Now with your same right hand, reach over and grab the spur gear.
You have to hold the rear tire AND the spur gear on the right
side at the same time to keep them from spinning. NOW, with your
left hand ( no picture because I ran out of hands ) grab the left
tire and turn it slowly in a forward rotation. Watch your dot
on the slipper clutch as you do this. If you can turn the left
tire and the dot is not moving, that means your diff is slipping
and that is BAD. My truck came out of the box with the slipper
adjusted to tight, so now hold just the spur gear and back out
the nut on the slipper tension spring until when you turn the
left wheel, holding the right wheel and spur, the slipper turns
and the dot rotates. Now very slowly tighten the nut 1/8 turn
at a time until it gets stiff to turn the left wheel, but the
dot still rotates. Get it as tight as you can, so the diff does
not slip, but the slipper does, and you are done. Now if you land
ON power off a jump, the slipper will slip and save the tranny
gears and diff from being stripped or destroyed.

Ride height is adjusted with the threaded shocks preload adjustment.
Make it so both sides are the same, and the drive shafts are level,
NOT the arms. The arms will be a tick below level. This is for
racing. For bashing, it is sometimes good to have it a bit higher
for ground clearance. Then put it back down for race day. As I
said, the springs are a bit to stiff, when I find the right springs,
I will post them here... The shocks rock, so far as I can see
they are going to work out fine. I will put 35 wt oil in the shocks
all around and go from there tuning...

Ride height front is arms level again.
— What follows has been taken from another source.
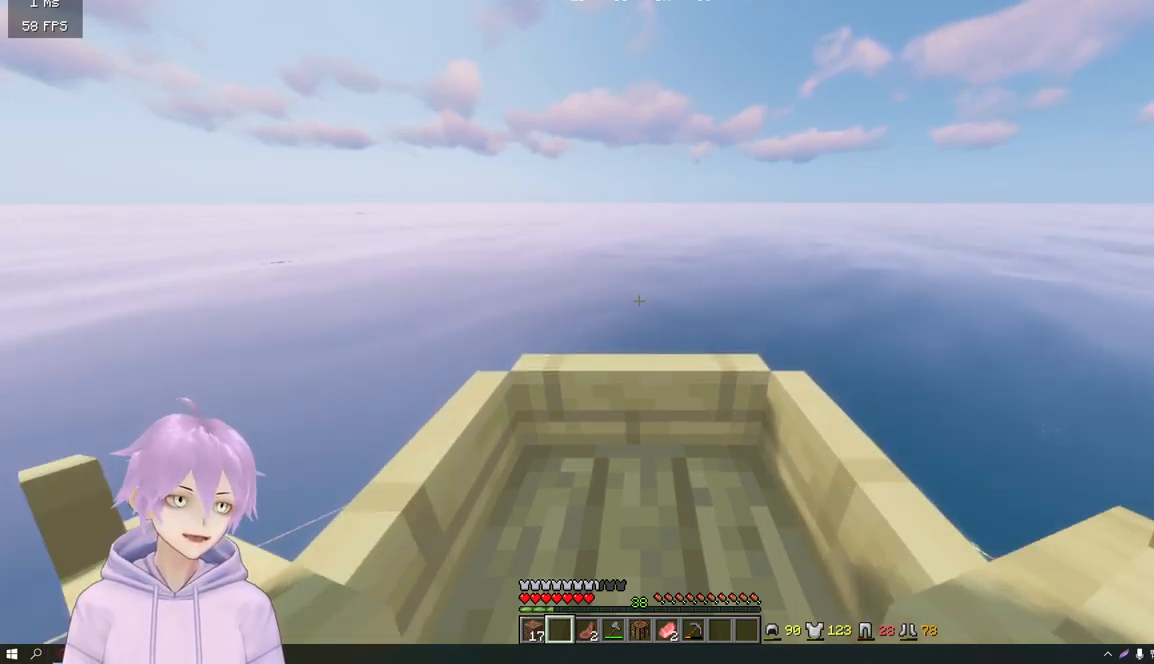
{"keys": ["w"], "mouse": [], "events": []}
I made it just a tick high
to compensate for the stiff springs and put more traction in the
back. It worked ok, but I could not hang with the fastest guys,
not until I find the right spring combo. What happens is the stiff
springs let the tires in the rear bounce, when that happens in
a turn, you spin out. So I had to take a tick of speed off in
the turns thus my lap times suffered a bit. I will get it right
and post it here.

I use just a tiny bit of toe in for the front. That means the
front wheels are pigeon toed to the center a tiny bit. That makes
it more stable at top speed. If you make it have zero toe in,
it will turn on a dime, but be a little sketchy at top speed and
hard to control.

Now I adjust the camber, i do not have a fancy camber gage, so
I use a square, and as you see here this is TO much negative camber.
I want about 1 degree negative camber. That means the tire will
lean in to the truck, with the battery installed and the arms
adjusted to proper ride height. I want it to lean in about 1/8
inch.
This looks good for the front. About 1/8 inch from the square
at the top of the wheel as it just touches the bottom of the wheel.

I use the same for the rear, 1/8 inch or about 1 degree sitting
with battery in, at proper ride height.